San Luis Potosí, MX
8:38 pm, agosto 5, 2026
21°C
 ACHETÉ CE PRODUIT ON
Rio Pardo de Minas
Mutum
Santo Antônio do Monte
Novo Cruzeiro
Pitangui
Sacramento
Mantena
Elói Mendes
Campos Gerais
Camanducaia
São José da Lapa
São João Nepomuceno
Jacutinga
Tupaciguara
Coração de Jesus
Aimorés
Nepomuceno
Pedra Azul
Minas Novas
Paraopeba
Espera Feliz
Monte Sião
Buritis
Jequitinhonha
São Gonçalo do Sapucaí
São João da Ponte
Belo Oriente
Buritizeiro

***

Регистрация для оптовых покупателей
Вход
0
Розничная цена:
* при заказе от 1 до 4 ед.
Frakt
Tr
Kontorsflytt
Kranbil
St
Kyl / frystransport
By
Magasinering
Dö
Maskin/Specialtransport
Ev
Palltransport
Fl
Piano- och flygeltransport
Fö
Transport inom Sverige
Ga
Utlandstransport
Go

***

_What you are asked to do:_ Update the entries beginning at the line that has "San Luis Potosí, MX" and ending after the line that has "Buritizeiro": write them out again with "Sacramento" changed to "Uberaba" and everything else left as it is.

_Result:_
San Luis Potosí, MX
8:38 pm, agosto 5, 2026
21°C
 ACHETÉ CE PRODUIT ON
Rio Pardo de Minas
Mutum
Santo Antônio do Monte
Novo Cruzeiro
Pitangui
Uberaba
Mantena
Elói Mendes
Campos Gerais
Camanducaia
São José da Lapa
São João Nepomuceno
Jacutinga
Tupaciguara
Coração de Jesus
Aimorés
Nepomuceno
Pedra Azul
Minas Novas
Paraopeba
Espera Feliz
Monte Sião
Buritis
Jequitinhonha
São Gonçalo do Sapucaí
São João da Ponte
Belo Oriente
Buritizeiro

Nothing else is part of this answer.